2024 | Lu Han; Xu-Yang Chen; Han-Jia Ye; De-Chuan Zhan
SOFTS: Efficient Multivariate Time Series Forecasting with Series-Core Fusion
Multivariate time series forecasting is crucial in fields like finance, traffic, energy, and healthcare. Recent studies highlight the benefits of channel independence but neglect channel correlations, limiting model improvements. Existing methods use attention or mixer mechanisms to capture correlations but often introduce complexity or rely heavily on correlation, which is ineffective under distribution drifts. This paper presents SOFTS, an efficient MLP-based model with a novel STAR module. Unlike traditional methods that use distributed structures, SOFTS employs a centralized strategy to improve efficiency and reduce reliance on channel quality. It aggregates all series to form a global core representation, which is then dispatched and fused with individual series representations to facilitate channel interactions. SOFTS achieves superior performance with linear complexity and demonstrates the broad applicability of the STAR module across different forecasting models. The model is efficient, scalable, and robust, with empirical results showing better performance than existing state-of-the-art methods. SOFTS can handle large numbers of channels or time steps, and the STAR module is a universal component that can replace attention in many models. The paper also includes detailed experiments and analysis, showing that SOFTS outperforms other methods in various datasets and scenarios. The model's efficiency and effectiveness are validated on multiple transformer-based time series forecasters.
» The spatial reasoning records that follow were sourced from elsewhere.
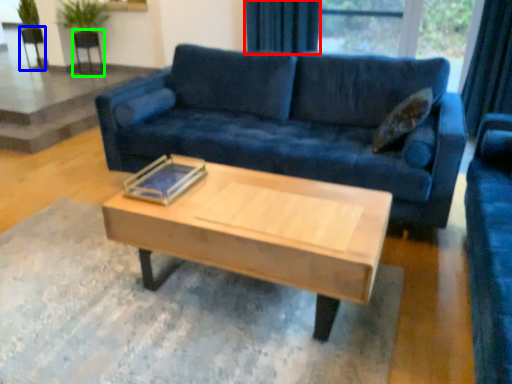
Question: Which is farther away from curtain (highlighted by a red box)? armchair (highlighted by a blue box) or armchair (highlighted by a green box)?

Choices:
 (A) armchair
 (B) armchair

Answer: (A)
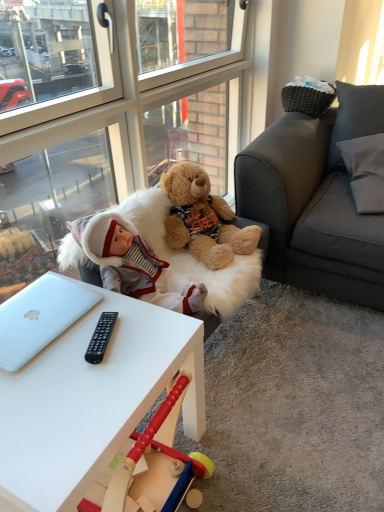
Where is `vacant area to the right of silver metallic laptop at lower left`? This screenshot has height=512, width=384. vacant area to the right of silver metallic laptop at lower left is located at coordinates 123,331.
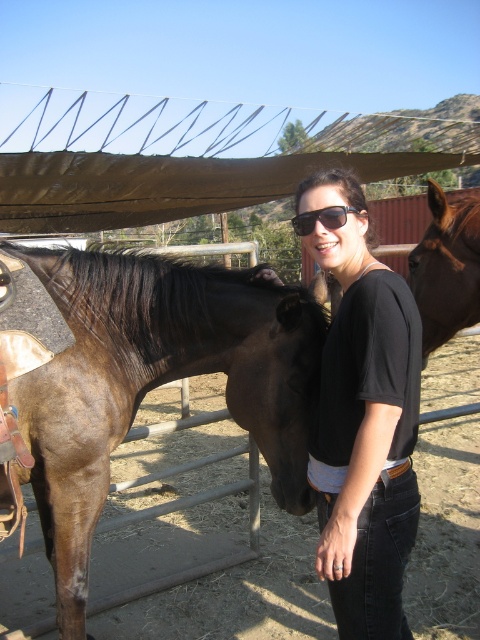
Does black cotton shirt at center appear under brown glossy horse at right?

Yes, black cotton shirt at center is below brown glossy horse at right.

Does black cotton shirt at center have a lesser width compared to brown glossy horse at right?

Indeed, black cotton shirt at center has a lesser width compared to brown glossy horse at right.

What do you see at coordinates (365, 435) in the screenshot?
I see `black cotton shirt at center` at bounding box center [365, 435].

This screenshot has height=640, width=480. What are the coordinates of `black cotton shirt at center` in the screenshot? It's located at (365, 435).

Which is more to the right, brown glossy horse at left or brown glossy horse at right?

Positioned to the right is brown glossy horse at right.

Who is positioned more to the left, brown glossy horse at left or brown glossy horse at right?

brown glossy horse at left is more to the left.

Does point (237, 342) come behind point (445, 211)?

Yes, point (237, 342) is farther from viewer.

Image resolution: width=480 pixels, height=640 pixels. Identify the location of brown glossy horse at left. (156, 381).

Does brown glossy horse at left appear on the right side of black cotton shirt at center?

No, brown glossy horse at left is not to the right of black cotton shirt at center.

Who is higher up, brown glossy horse at left or black cotton shirt at center?

black cotton shirt at center is above.

Where is `brown glossy horse at left`? The height and width of the screenshot is (640, 480). brown glossy horse at left is located at coordinates (156, 381).

The height and width of the screenshot is (640, 480). I want to click on brown glossy horse at left, so click(x=156, y=381).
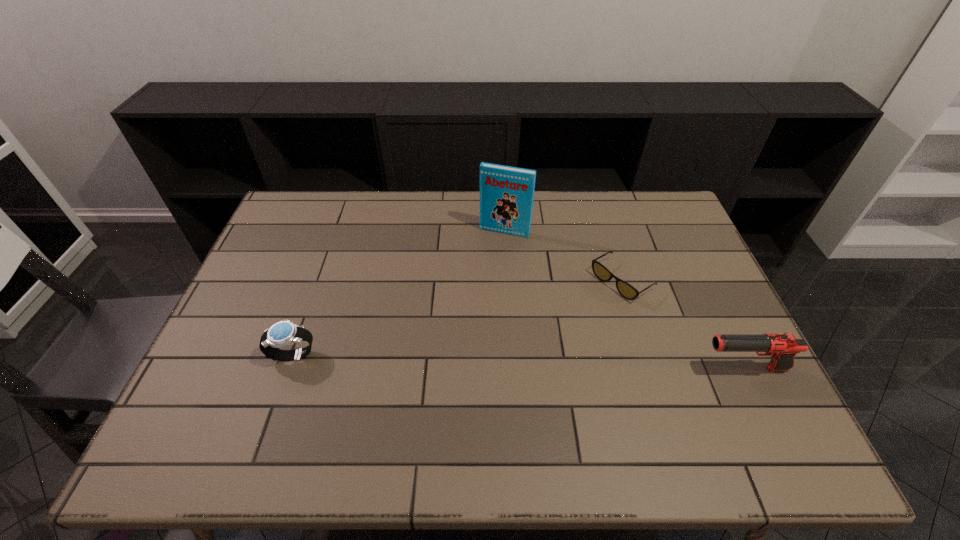
Identify the location of object located in the right edge section of the desktop. (782, 348).

Locate an element on the screen. This screenshot has width=960, height=540. vacant area at the far edge is located at coordinates (326, 230).

Find the location of `vacant space at the near edge of the desktop`. vacant space at the near edge of the desktop is located at coordinates 471,394.

In the image, there is a desktop. At what (x,y) coordinates should I click in order to perform the action: click on vacant space at the left edge. Please return your answer as a coordinate pair (x, y). The height and width of the screenshot is (540, 960). Looking at the image, I should click on (211, 366).

In the image, there is a desktop. Identify the location of vacant space at the right edge. (669, 280).

Where is `vacant space at the far left corner of the desktop`? Image resolution: width=960 pixels, height=540 pixels. vacant space at the far left corner of the desktop is located at coordinates pos(299,212).

You are a GUI agent. You are given a task and a screenshot of the screen. Output one action in this format:
    pyautogui.click(x=<x>, y=<y>)
    Task: Click on the vacant space at the far right corner of the desktop
    
    Given the screenshot: What is the action you would take?
    pyautogui.click(x=641, y=228)

You are a GUI agent. You are given a task and a screenshot of the screen. Output one action in this format:
    pyautogui.click(x=<x>, y=<y>)
    Task: Click on the empty space between the gun and the leftmost object
    This screenshot has width=960, height=540.
    Given the screenshot: What is the action you would take?
    pyautogui.click(x=518, y=361)

Identify the location of vacant area between the sunglasses and the farthest object. (564, 256).

In order to click on free spot between the gun and the third nearest object in this screenshot , I will do `click(683, 325)`.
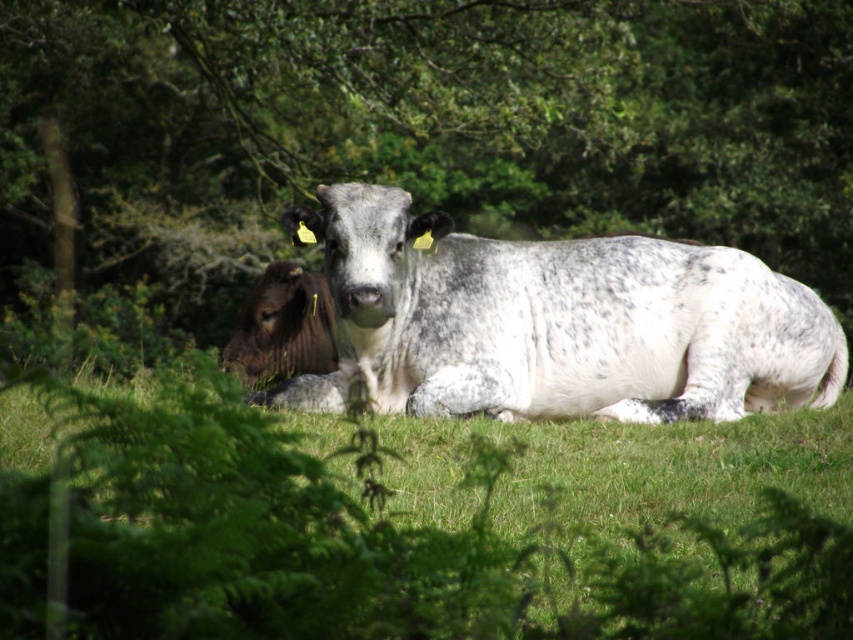
Does point (775, 612) come farther from viewer compared to point (293, 266)?

That is False.

Does point (691, 600) come in front of point (289, 268)?

Yes, point (691, 600) is closer to viewer.

This screenshot has height=640, width=853. I want to click on green grassy at center, so click(x=360, y=541).

Find the location of a particular element. green grassy at center is located at coordinates (360, 541).

Does point (199, 426) come farther from viewer compared to point (612, 307)?

That is False.

Identify the location of green grassy at center. (360, 541).

The image size is (853, 640). I want to click on green grassy at center, so click(x=360, y=541).

The width and height of the screenshot is (853, 640). I want to click on green leafy tree at center, so [425, 125].

Between green leafy tree at center and dark brown fur at left, which one appears on the right side from the viewer's perspective?

Positioned to the right is green leafy tree at center.

Identify the location of green leafy tree at center. The width and height of the screenshot is (853, 640). (425, 125).

This screenshot has height=640, width=853. What are the coordinates of `green leafy tree at center` in the screenshot? It's located at (425, 125).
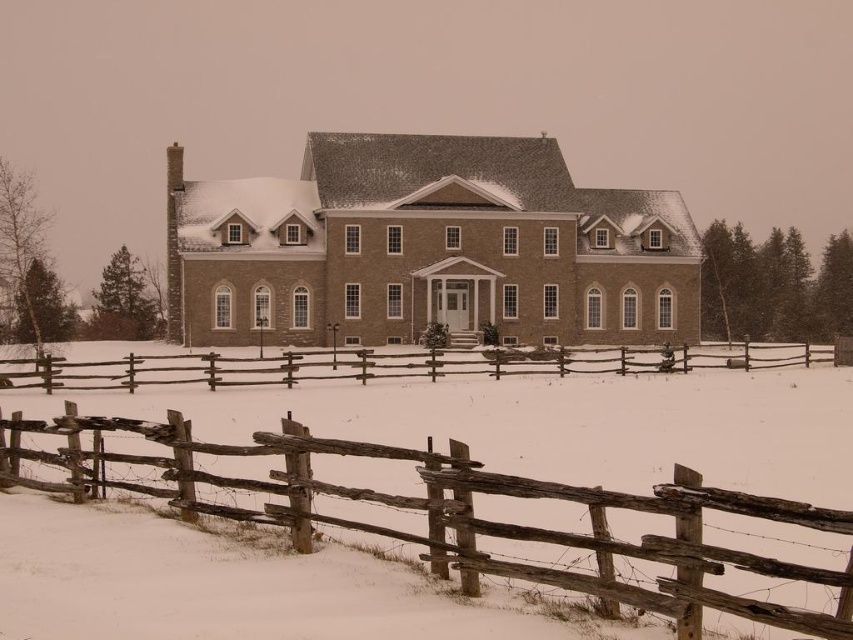
Question: Can you confirm if weathered wood fence at lower center is positioned below weathered wood fence at center?

Choices:
 (A) yes
 (B) no

Answer: (A)

Question: Among these points, which one is nearest to the camera?

Choices:
 (A) (454, 557)
 (B) (521, 368)

Answer: (A)

Question: Which point is farther to the camera?

Choices:
 (A) weathered wood fence at lower center
 (B) weathered wood fence at center

Answer: (B)

Question: Which of the following is the farthest from the observer?

Choices:
 (A) weathered wood fence at lower center
 (B) weathered wood fence at center

Answer: (B)

Question: Is weathered wood fence at lower center wider than weathered wood fence at center?

Choices:
 (A) no
 (B) yes

Answer: (A)

Question: Does weathered wood fence at lower center appear under weathered wood fence at center?

Choices:
 (A) no
 (B) yes

Answer: (B)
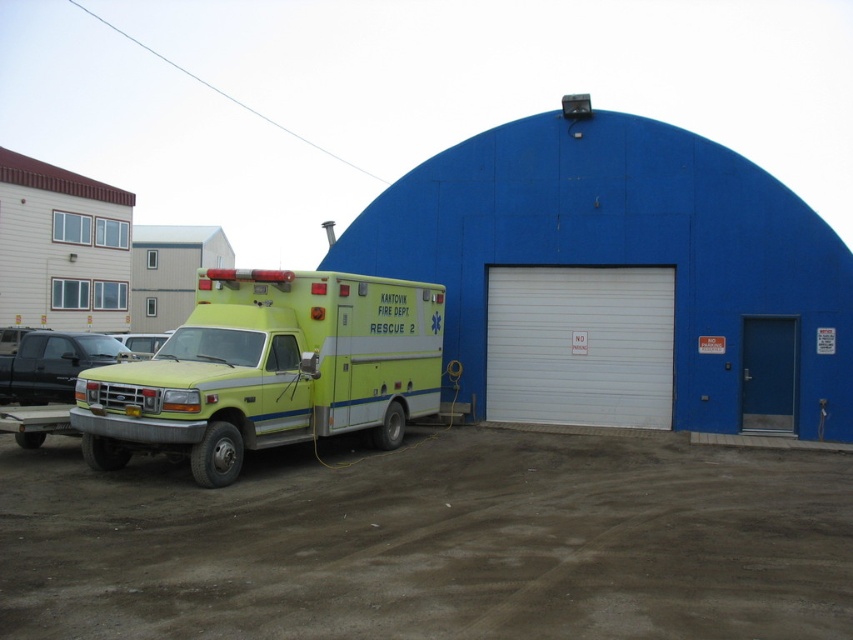
You are standing in front of the KANTOVIK FIRE DEPT RESCUE 2 emergency vehicle. There are two points marked on the garage door of the building behind the vehicle. One point is at coordinate (392, 419) and the other at (787, 412). Which point is closer to you?

The point at coordinate (392, 419) is closer to you than the point at (787, 412).

You are a delivery driver who needs to park your vehicle near the KANTOVIK FIRE DEPT RESCUE 2. The scene shows a white smooth garage door at center and a blue matte door at right. Which door should you avoid parking in front of to comply with the NO PARKING sign?

The white smooth garage door at center is to the left of blue matte door at right. Since the NO PARKING sign is on the garage door, you should avoid parking in front of the white smooth garage door at center.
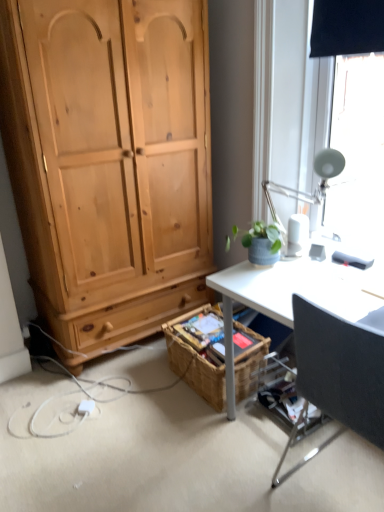
Question: Considering the relative sizes of black fabric chair at right and woven brown picnic basket at lower center in the image provided, is black fabric chair at right smaller than woven brown picnic basket at lower center?

Choices:
 (A) yes
 (B) no

Answer: (B)

Question: From a real-world perspective, is black fabric chair at right positioned over woven brown picnic basket at lower center based on gravity?

Choices:
 (A) no
 (B) yes

Answer: (B)

Question: Is black fabric chair at right thinner than woven brown picnic basket at lower center?

Choices:
 (A) yes
 (B) no

Answer: (B)

Question: Is black fabric chair at right bigger than woven brown picnic basket at lower center?

Choices:
 (A) no
 (B) yes

Answer: (B)

Question: Is black fabric chair at right wider than woven brown picnic basket at lower center?

Choices:
 (A) no
 (B) yes

Answer: (B)

Question: From their relative heights in the image, would you say white plastic power outlet at lower left is taller or shorter than black fabric chair at right?

Choices:
 (A) tall
 (B) short

Answer: (B)

Question: Is white plastic power outlet at lower left spatially inside black fabric chair at right, or outside of it?

Choices:
 (A) outside
 (B) inside

Answer: (A)

Question: From a real-world perspective, is white plastic power outlet at lower left above or below black fabric chair at right?

Choices:
 (A) below
 (B) above

Answer: (A)

Question: Looking at their shapes, would you say white plastic power outlet at lower left is wider or thinner than black fabric chair at right?

Choices:
 (A) thin
 (B) wide

Answer: (A)

Question: From the image's perspective, is white metallic lamp at upper right above or below white plastic power outlet at lower left?

Choices:
 (A) below
 (B) above

Answer: (B)

Question: Considering the positions of white metallic lamp at upper right and white plastic power outlet at lower left in the image, is white metallic lamp at upper right wider or thinner than white plastic power outlet at lower left?

Choices:
 (A) thin
 (B) wide

Answer: (B)

Question: Is point (284, 233) positioned closer to the camera than point (77, 410)?

Choices:
 (A) closer
 (B) farther

Answer: (A)

Question: From their relative heights in the image, would you say white metallic lamp at upper right is taller or shorter than white plastic power outlet at lower left?

Choices:
 (A) tall
 (B) short

Answer: (A)

Question: Considering the positions of woven brown picnic basket at lower center and white metallic lamp at upper right in the image, is woven brown picnic basket at lower center taller or shorter than white metallic lamp at upper right?

Choices:
 (A) short
 (B) tall

Answer: (A)

Question: From the image's perspective, is woven brown picnic basket at lower center located above or below white metallic lamp at upper right?

Choices:
 (A) below
 (B) above

Answer: (A)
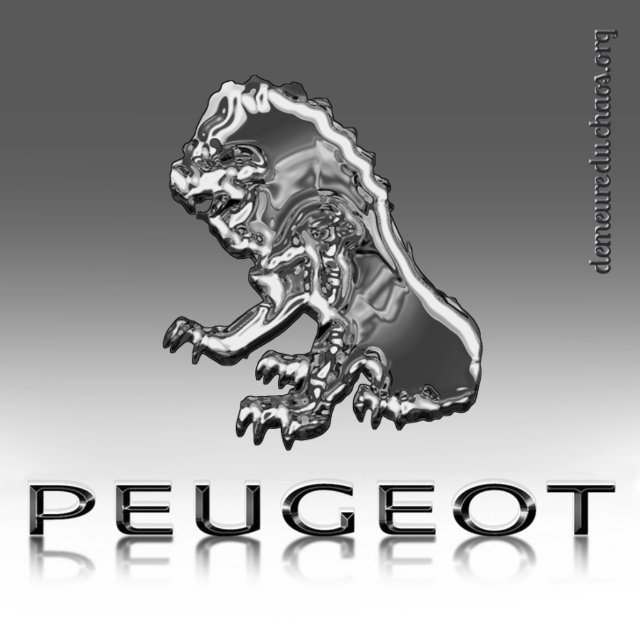
Question: Considering the relative positions of shiny metallic lion at center and chrome metallic logo at center in the image provided, where is shiny metallic lion at center located with respect to chrome metallic logo at center?

Choices:
 (A) left
 (B) right

Answer: (A)

Question: Is shiny metallic lion at center thinner than chrome metallic logo at center?

Choices:
 (A) yes
 (B) no

Answer: (A)

Question: From the image, what is the correct spatial relationship of shiny metallic lion at center in relation to chrome metallic logo at center?

Choices:
 (A) below
 (B) above

Answer: (B)

Question: Which of the following is the farthest from the observer?

Choices:
 (A) (452, 401)
 (B) (83, 493)

Answer: (A)

Question: Which of the following is the closest to the observer?

Choices:
 (A) (403, 273)
 (B) (64, 488)

Answer: (B)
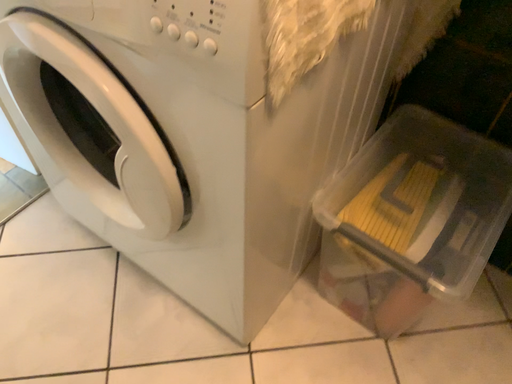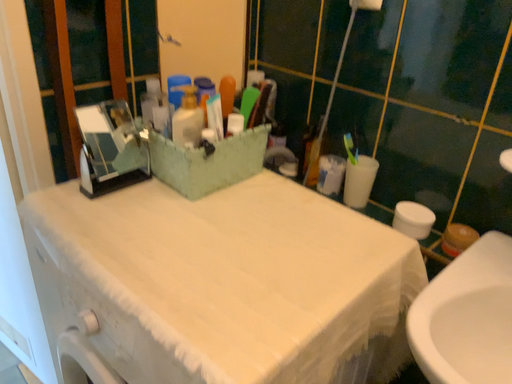
Question: How did the camera likely rotate when shooting the video?

Choices:
 (A) rotated upward
 (B) rotated downward

Answer: (A)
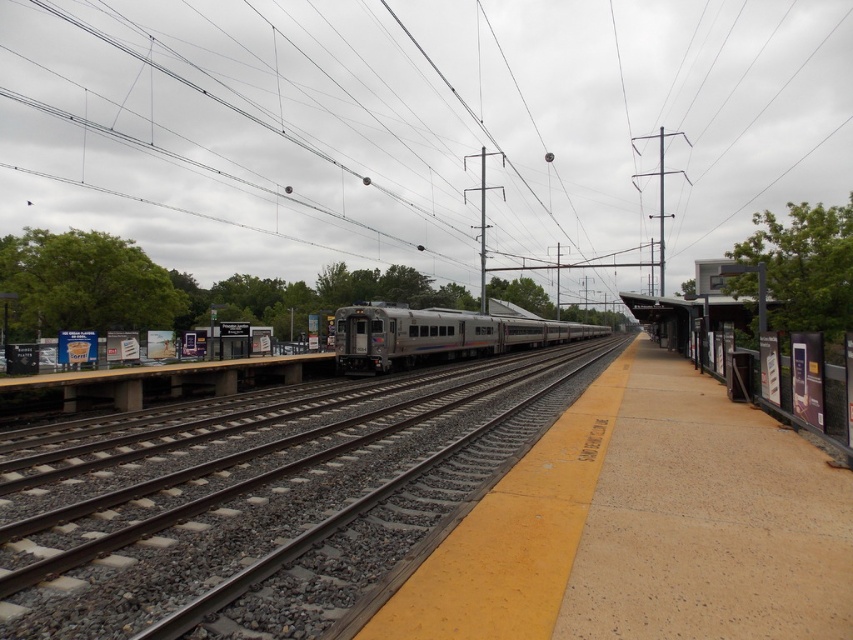
Question: Estimate the real-world distances between objects in this image. Which object is farther from the silver metallic train track at center?

Choices:
 (A) silver metallic train at center
 (B) metallic wires at center
 (C) concrete platform at center

Answer: (B)

Question: Does silver metallic train track at center come behind silver metallic train at center?

Choices:
 (A) yes
 (B) no

Answer: (B)

Question: Does metallic wires at center appear under silver metallic train at center?

Choices:
 (A) yes
 (B) no

Answer: (B)

Question: From the image, what is the correct spatial relationship of metallic wires at center in relation to concrete platform at center?

Choices:
 (A) left
 (B) right

Answer: (A)

Question: Which of the following is the closest to the observer?

Choices:
 (A) metallic wires at center
 (B) concrete platform at center

Answer: (B)

Question: Which of the following is the farthest from the observer?

Choices:
 (A) silver metallic train at center
 (B) concrete platform at center

Answer: (A)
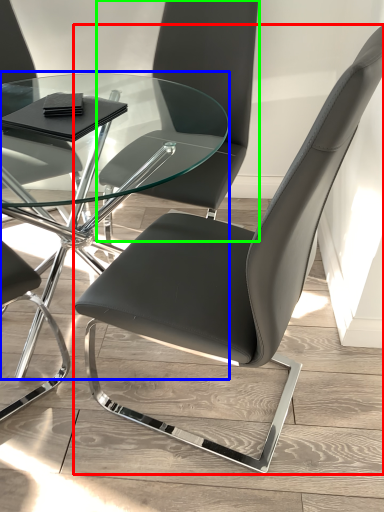
Question: Considering the real-world distances, which object is closest to chair (highlighted by a red box)? table (highlighted by a blue box) or chair (highlighted by a green box).

Choices:
 (A) table
 (B) chair

Answer: (B)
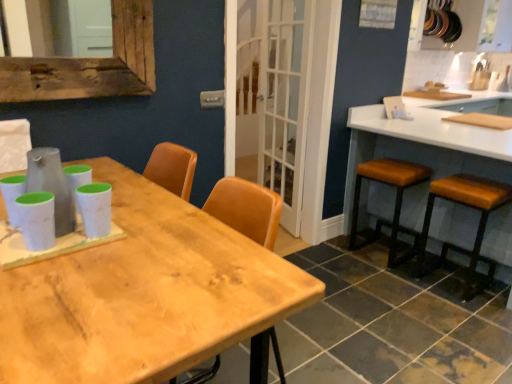
I want to click on vacant area situated to the left side of brown leather stool at right, the second stool viewed from the left, so click(406, 291).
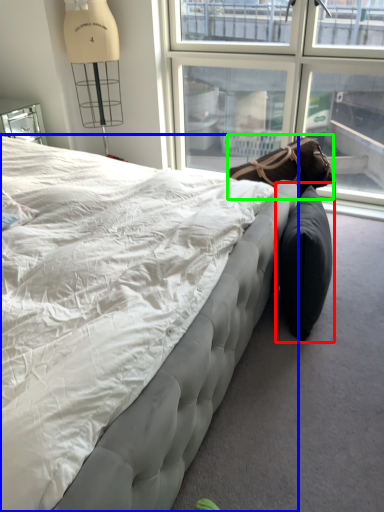
Question: Estimate the real-world distances between objects in this image. Which object is farther from bean bag chair (highlighted by a red box), bed (highlighted by a blue box) or bean bag chair (highlighted by a green box)?

Choices:
 (A) bed
 (B) bean bag chair

Answer: (A)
The contributions include the introduction of SOFTS, the STAR module, and extensive experiments demonstrating the model's effectiveness and scalability.SOFTS: Efficient Multivariate Time Series Forecasting with Series-Core Fusion
Multivariate time series forecasting is crucial in fields like finance, traffic, energy, and healthcare. Recent studies highlight the benefits of channel independence but neglect channel correlations, limiting model improvements. Existing methods use attention or mixer mechanisms to capture correlations but often introduce complexity or rely heavily on correlation, which is ineffective under distribution drifts. This paper presents SOFTS, an efficient MLP-based model with a novel STAR module. Unlike traditional methods that use distributed structures, SOFTS employs a centralized strategy to improve efficiency and reduce reliance on channel quality. It aggregates all series to form a global core representation, which is then dispatched and fused with individual series representations to facilitate channel interactions. SOFTS achieves superior performance with linear complexity and demonstrates the broad applicability of the STAR module across different forecasting models. The model is efficient, scalable, and robust, with empirical results showing better performance than existing state-of-the-art methods. SOFTS can handle large numbers of channels or time steps, and the STAR module is a universal component that can replace attention in many models. The paper also includes detailed experiments and analysis, showing that SOFTS outperforms other methods in various datasets and scenarios. The model's efficiency and effectiveness are validated on multiple transformer-based time series forecasters. The contributions include the introduction of SOFTS, the STAR module, and extensive experiments demonstrating the model's effectiveness and scalability.